The paradigm shift from the individual to the connection
I missed the Conference on Computational Science last week, but found myself very moved by comments by David Allen sent to David Lazer, that David posted in his blog. What Allen heard, in the give and take of presentations on the ways that data can elucidate human interactions and connections, was further evidence of the paradigm shift from the current worldview (“neoclassical economic thinking”) to the view of the social network. He states:
Social network analysis would vary from the neoclassical view particularly in two fateful ways, I suggest: Rather than begin from static equilibria (borrowed of course from physics, earlier), dynamics are ‘natural’ to social network analysis.

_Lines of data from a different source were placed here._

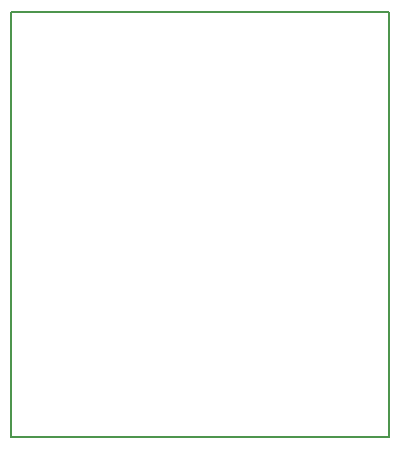
<source format=gbr>
%TF.GenerationSoftware,KiCad,Pcbnew,9.0.0*%
%TF.CreationDate,2025-05-01T12:58:47-03:00*%
%TF.ProjectId,Mini D1 Puck,4d696e69-2044-4312-9050-75636b2e6b69,rev?*%
%TF.SameCoordinates,Original*%
%TF.FileFunction,Profile,NP*%
%FSLAX46Y46*%
G04 Gerber Fmt 4.6, Leading zero omitted, Abs format (unit mm)*
G04 Created by KiCad (PCBNEW 9.0.0) date 2025-05-01 12:58:47*
%MOMM*%
%LPD*%
G01*
G04 APERTURE LIST*
%TA.AperFunction,Profile*%
%ADD10C,0.200000*%
%TD*%
G04 APERTURE END LIST*
D10*
X169500000Y-50500000D02*
X201500000Y-50500000D01*
X201500000Y-86500000D01*
X169500000Y-86500000D01*
X169500000Y-50500000D01*
M02*

</source>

More, neoclassicism takes off from the individual, or individual firm; there is no place, really, for connections among the atoms. Social network analysis comes at phenomena, of course, from exactly the opposite direction.

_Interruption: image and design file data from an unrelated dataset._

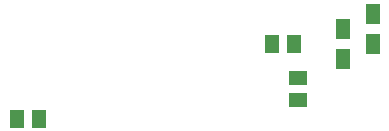
<source format=gbr>
G04 EAGLE Gerber RS-274X export*
G75*
%MOMM*%
%FSLAX34Y34*%
%LPD*%
%INSolderpaste Bottom*%
%IPPOS*%
%AMOC8*
5,1,8,0,0,1.08239X$1,22.5*%
G01*
%ADD10R,1.188700X1.795500*%
%ADD11R,1.500000X1.300000*%
%ADD12R,1.300000X1.500000*%


D10*
X609600Y444101D03*
X609600Y470299D03*
X584200Y431401D03*
X584200Y457599D03*
D11*
X546100Y396900D03*
X546100Y415900D03*
D12*
X523900Y444500D03*
X542900Y444500D03*
X327000Y381000D03*
X308000Y381000D03*
M02*

</source>
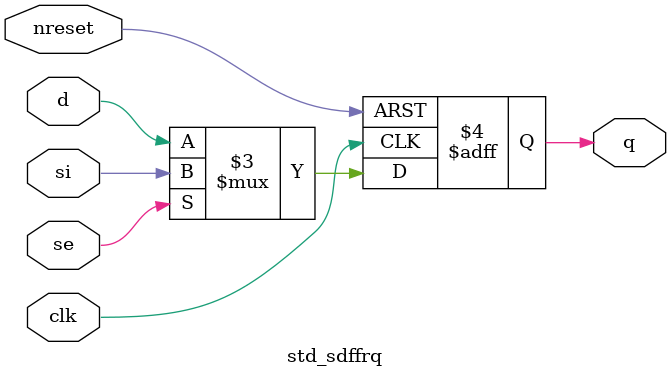
<source format=sv>

module std_sdffrq #(parameter DW = 1) // array width
(
	input [DW-1:0] 	d,
	input [DW-1:0] 	si,
	input [DW-1:0] 	se,
	input [DW-1:0] 	clk,
	input [DW-1:0] 	nreset,
	output logic [DW-1:0] q
);

always_ff @(posedge clk or negedge nreset) begin
	if(!nreset) begin
		q <= 'b0;
	end else begin
		q <= se ? si : d;
	end
end

endmodule

</source>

One aspect of the evidence is that apparently researchers who focus on the social network are having difficulty finding publications that will accept papers that come from this new worldview. It does take a leap, to think that it’s all about the connections and not just the nodes. But the network is the connections and the nodes. If we are in a period in which we can live with complexity and dynamism, can’t we also accept the the AND here?
Allen naturally tips the hat to Thomas Kuhn, whose book The Structure of Scientific Revolutions had a profound impact on my thinking (not to mention my world view). He also quotes (much to my delight) the Max Planck version of how worldviews change: “Science advances one funeral at a time.”